Le tandem franco-allemand est confronté à de nombreux défis dont la divergence de perception des enjeux stratégiques. La crise ouverte par la guerre en Ukraine a poussé Berlin à accroître son effort de défense sans forcément renforcer la coopération avec la France. Il serait pourtant nécessaire de faire davantage converger les approches afin d’affronter les nouvelles menaces.
Le tandem franco-allemand au défi d’une coopération renforcée en matière de défense
The Franco-German Tandem and the Challenge of Greater Defence Cooperation
The Franco-German tandem is facing a number of challenges, among which lies a difference in perception of strategic matters. The crisis opened up by the war in Ukraine has pushed Berlin to increase its defence effort without necessarily strengthening its cooperation with France. Work would nevertheless have to be done on bringing the approaches closer together in order to confront new threats.
Le couple franco-allemand est perçu comme solide et moteur, dû à son histoire et son rôle incontournable dans la construction européenne. À ce titre, la France et l’Allemagne sont des acteurs essentiels de l’architecture de défense européenne, aucun autre partenariat bilatéral ne possédant autant de ressources et de savoir-faire communs (1). Le pilier européen semble attendu au tournant d’une « Europe de la défense », dans un contexte sécuritaire international caractérisé par un retour de la guerre de haute intensité en Europe et une montée des tensions globales. Toutefois, développer une coopération renforcée en matière de sécurité et de défense représente un défi majeur : des différences fondamentales subsistent entre la France et l’Allemagne, et enrayent cette ambition. Malgré un engagement politique fort, des projets opérationnels aboutis et approfondis, la perception immédiate des menaces et le cadre d’engagement de la force armée ne sont pas les mêmes de chaque côté du Rhin et conduisent à des stratégies de défense différenciées en matière opérationnelle et industrielle.
Le poids des divergences de perception
Bien qu’animé par une volonté politique forte, le partenariat de défense franco-allemand s’est heurté depuis la fin de la guerre froide à une divergence de perception des menaces. L’histoire et la situation géographique différenciée de la France et de l’Allemagne impliquent des différences de mentalités et donc des différences de perception des événements.
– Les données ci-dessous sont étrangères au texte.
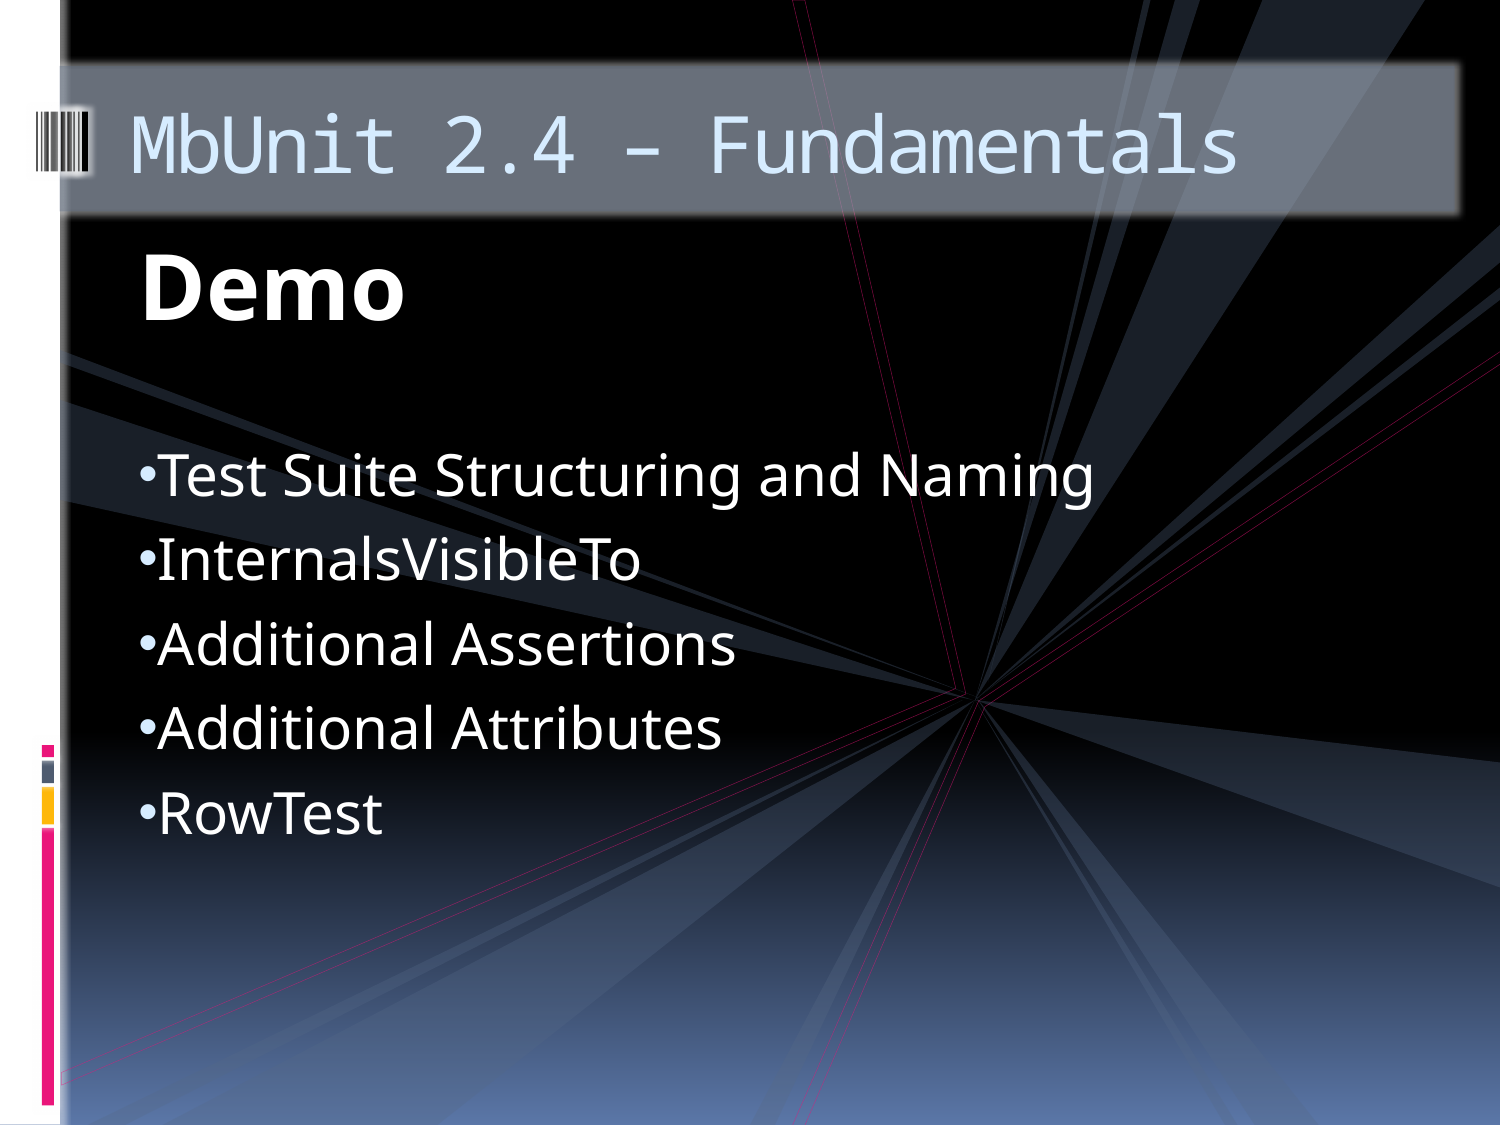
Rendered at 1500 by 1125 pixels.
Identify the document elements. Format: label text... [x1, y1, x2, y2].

list Demo Test Suite Structuring and Naming InternalsVisibleTo Additional Assertions Additional Attributes RowTest [115, 221, 1454, 1102]
title MbUnit 2.4 – Fundamentals [115, 84, 1454, 212]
L’invasion de l’Ukraine par la Russie fut par exemple perçue beaucoup plus intensément en Allemagne qu’en France (2). Géographiquement parlant, l’Allemagne est plus proche de la Russie et donc tend davantage à craindre son potentiel de nuisance. Le général Jean-Pierre Metz, ancien attaché de défense en Allemagne (2020-2023), rappelle que « Berlin est à 4 minutes de vol de missile supersonique tiré depuis l’enclave de Kaliningrad. (…) De Berlin, vous êtes plus rapidement à Kiev qu’à Nantes par exemple, donc vous avez une vraie notion de proximité » (3). Le choc émotionnel de la guerre en Ukraine, bien plus fort en Allemagne qu’en France, ne s’explique pas seulement par la proximité géographique, mais aussi par l’histoire de l’Allemagne, son empreinte dans l’est de l’Europe et sa relation complexe avec la Russie.
D’un point de vue historique, les pays européens marqués par l’expérience soviétique demeurent alertes vis-à-vis de la menace russe et privilégient la sécurité du flanc oriental qui n’était plus au cœur des priorités d’un certain nombre de pays d’Europe occidentale depuis le début des années 2000. Cette différence s’applique notamment aux politiques de défense française et allemande. Elle témoigne de cette divergence de perception des menaces : « la France regarde autant vers le sud que vers l’est. L’Allemagne n’a historiquement, d’abord, regardé que vers l’est » (4). Cette différence de perception des menaces engendre des discordances de stratégies et de priorités qui ont pu complexifier de facto la coopération franco-allemande en matière de défense.